If Judge Lewis Kaplan allows Carroll to amend her pending lawsuit, it would be the latest example in a series of Trump’s statements about her adding to his civil legal peril.

Carroll, 79, went public with her allegation against Trump in a June 2019 New York magazine article, at a time when he was still president.

She filed her first lawsuit against him in New York state court in November 2019, claiming he defamed her by saying she was lying and that she had been motivated a political agenda and a desire to boost sales of a book when her allegations.

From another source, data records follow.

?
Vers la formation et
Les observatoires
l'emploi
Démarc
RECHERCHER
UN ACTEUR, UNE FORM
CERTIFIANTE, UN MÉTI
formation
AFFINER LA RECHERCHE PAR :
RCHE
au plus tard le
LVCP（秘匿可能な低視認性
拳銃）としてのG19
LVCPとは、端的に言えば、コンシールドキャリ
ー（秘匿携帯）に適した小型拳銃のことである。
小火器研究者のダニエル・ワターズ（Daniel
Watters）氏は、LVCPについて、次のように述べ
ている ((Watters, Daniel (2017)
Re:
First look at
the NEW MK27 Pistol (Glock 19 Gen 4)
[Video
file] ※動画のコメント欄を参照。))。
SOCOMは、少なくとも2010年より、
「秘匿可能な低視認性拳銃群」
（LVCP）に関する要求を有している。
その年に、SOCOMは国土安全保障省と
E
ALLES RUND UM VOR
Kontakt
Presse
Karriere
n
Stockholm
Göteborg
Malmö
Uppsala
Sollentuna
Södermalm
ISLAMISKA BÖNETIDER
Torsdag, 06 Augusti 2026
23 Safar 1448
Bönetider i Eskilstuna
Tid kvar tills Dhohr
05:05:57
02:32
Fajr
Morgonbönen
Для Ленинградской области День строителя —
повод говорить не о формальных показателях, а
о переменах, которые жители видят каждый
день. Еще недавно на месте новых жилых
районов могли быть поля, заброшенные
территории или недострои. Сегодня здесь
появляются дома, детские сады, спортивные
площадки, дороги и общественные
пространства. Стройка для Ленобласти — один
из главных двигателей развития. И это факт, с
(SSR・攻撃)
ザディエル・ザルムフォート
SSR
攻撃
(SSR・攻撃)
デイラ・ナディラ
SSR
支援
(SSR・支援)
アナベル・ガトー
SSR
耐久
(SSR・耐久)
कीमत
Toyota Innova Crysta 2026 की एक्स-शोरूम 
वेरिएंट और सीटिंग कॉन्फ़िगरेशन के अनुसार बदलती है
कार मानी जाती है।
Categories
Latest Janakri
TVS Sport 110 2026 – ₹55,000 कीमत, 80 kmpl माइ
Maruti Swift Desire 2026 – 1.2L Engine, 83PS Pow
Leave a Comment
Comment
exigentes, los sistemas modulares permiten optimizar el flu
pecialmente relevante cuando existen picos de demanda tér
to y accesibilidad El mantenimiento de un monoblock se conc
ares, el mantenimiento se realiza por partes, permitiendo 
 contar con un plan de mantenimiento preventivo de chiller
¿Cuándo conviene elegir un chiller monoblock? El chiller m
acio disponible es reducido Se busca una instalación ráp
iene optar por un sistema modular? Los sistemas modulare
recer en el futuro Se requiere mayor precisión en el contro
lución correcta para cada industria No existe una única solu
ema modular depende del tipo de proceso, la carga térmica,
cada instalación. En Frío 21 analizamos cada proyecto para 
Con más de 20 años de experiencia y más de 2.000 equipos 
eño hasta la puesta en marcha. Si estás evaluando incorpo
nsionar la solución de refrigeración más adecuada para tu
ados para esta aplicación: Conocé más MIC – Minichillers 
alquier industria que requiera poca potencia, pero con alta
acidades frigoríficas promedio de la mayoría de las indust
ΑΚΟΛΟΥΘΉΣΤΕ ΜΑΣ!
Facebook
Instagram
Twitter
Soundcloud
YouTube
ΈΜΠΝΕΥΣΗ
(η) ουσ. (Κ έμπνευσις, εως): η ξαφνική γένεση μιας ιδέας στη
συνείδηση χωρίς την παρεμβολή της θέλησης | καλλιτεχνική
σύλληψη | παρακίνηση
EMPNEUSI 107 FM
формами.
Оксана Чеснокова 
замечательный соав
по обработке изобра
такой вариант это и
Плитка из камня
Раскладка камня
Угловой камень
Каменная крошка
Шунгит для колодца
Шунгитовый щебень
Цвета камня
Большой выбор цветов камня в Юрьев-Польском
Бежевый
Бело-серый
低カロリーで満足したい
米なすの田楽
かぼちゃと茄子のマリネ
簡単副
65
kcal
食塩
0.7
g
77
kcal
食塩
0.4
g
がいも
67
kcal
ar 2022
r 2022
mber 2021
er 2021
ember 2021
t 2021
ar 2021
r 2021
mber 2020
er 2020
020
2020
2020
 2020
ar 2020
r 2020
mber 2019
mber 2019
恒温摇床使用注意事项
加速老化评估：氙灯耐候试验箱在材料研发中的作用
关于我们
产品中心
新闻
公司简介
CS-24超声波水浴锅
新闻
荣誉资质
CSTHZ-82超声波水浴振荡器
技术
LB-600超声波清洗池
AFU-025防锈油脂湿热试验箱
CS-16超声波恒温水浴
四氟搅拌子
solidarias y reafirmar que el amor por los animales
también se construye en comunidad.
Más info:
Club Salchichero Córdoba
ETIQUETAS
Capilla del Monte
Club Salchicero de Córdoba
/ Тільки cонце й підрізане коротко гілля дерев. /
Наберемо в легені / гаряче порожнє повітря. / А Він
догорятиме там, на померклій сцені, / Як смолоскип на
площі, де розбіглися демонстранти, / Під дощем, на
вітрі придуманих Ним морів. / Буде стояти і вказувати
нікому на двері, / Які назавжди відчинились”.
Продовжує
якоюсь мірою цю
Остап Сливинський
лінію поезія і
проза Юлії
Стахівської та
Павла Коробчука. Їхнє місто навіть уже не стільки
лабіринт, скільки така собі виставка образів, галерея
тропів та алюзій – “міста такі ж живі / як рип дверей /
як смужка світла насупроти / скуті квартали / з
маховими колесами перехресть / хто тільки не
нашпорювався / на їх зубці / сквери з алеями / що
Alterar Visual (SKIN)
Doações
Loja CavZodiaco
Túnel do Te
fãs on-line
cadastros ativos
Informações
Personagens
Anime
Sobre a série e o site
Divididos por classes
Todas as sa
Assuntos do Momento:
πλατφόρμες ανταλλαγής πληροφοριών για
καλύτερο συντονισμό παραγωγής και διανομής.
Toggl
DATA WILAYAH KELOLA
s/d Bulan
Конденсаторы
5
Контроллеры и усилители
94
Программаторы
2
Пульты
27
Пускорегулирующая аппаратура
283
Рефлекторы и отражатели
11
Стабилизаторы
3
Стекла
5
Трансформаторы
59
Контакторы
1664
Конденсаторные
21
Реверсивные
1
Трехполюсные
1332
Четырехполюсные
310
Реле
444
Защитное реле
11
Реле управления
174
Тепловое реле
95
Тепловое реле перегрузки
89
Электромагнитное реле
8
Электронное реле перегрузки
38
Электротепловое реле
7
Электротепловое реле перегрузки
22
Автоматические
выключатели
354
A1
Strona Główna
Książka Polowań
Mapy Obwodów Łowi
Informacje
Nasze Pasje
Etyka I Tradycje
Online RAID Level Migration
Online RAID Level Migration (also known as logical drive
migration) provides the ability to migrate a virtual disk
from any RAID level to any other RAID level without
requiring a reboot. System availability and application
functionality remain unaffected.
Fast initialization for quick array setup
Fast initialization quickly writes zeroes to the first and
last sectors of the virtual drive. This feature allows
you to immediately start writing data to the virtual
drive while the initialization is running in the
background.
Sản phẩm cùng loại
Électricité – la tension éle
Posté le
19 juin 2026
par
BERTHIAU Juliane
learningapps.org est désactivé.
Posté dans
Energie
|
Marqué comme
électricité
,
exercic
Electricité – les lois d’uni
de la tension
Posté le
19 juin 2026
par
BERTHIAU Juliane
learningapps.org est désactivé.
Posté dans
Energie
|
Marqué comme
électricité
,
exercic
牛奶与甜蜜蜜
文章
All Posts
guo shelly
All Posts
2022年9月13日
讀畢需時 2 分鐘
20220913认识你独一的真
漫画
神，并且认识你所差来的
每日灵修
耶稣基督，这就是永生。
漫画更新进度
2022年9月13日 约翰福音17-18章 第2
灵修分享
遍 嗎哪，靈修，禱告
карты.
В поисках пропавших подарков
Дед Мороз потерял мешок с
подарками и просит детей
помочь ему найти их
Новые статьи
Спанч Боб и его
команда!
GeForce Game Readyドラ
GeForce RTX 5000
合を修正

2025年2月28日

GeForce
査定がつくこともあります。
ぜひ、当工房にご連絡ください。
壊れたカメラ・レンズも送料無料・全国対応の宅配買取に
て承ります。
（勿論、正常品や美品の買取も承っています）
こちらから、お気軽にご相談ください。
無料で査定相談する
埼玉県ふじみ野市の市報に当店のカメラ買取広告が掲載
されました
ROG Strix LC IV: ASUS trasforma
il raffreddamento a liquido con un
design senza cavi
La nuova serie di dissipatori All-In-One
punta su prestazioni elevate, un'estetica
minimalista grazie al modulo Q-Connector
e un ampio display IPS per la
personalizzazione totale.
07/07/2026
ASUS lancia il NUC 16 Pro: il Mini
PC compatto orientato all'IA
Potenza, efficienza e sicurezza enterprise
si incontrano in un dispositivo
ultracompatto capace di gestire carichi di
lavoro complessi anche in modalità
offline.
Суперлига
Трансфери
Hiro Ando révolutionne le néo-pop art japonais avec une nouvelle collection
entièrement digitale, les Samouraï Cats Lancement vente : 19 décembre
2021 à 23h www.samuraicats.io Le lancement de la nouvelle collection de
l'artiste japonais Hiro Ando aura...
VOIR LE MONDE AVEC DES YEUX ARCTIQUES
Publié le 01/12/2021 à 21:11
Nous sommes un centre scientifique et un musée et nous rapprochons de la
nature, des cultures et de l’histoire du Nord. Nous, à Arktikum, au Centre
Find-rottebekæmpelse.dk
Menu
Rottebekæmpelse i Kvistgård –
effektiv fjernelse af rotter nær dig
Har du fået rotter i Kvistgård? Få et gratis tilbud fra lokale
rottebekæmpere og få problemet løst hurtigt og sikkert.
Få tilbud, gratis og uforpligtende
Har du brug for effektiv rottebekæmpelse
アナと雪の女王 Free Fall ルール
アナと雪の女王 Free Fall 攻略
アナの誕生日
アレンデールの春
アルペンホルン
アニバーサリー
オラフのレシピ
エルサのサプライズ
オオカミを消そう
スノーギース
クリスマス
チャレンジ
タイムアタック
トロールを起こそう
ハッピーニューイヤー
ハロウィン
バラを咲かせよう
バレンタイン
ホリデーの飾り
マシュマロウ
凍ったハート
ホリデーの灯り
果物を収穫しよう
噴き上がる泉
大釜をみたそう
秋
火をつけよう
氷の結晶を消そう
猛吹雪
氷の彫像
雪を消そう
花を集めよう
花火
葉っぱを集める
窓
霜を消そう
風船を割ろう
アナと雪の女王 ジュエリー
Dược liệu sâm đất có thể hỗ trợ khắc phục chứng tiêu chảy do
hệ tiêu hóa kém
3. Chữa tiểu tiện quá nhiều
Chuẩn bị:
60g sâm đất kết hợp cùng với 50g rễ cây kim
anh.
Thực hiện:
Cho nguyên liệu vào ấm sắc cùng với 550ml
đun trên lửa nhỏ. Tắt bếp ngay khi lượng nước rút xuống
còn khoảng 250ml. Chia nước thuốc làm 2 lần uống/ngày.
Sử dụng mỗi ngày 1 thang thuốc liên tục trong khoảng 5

The first lawsuit was transferred to Manhattan federal court when the Department of Justice sought to replace Trump as a defendant, on the grounds that he was acting as president when he made those statements. Judge Kaplan refused to let the DOJ stand in Trump’s place, but appeals about his decision have prevented the lawsuit from going to trial yet.

Carroll filed a second lawsuit in Manhattan federal court last year, taking advantage of a new New York state law that allowed accusers in sexual assault or misconduct cases to file lawsuits within a one-year window if they would otherwise be barred by the civil statute of limitations.

That second complaint also alleged defamation, citing statements by Trump last fall that repeated his claim she made up being raped, calling her allegations “a complete con job,” and saying that Carroll was not his “type.”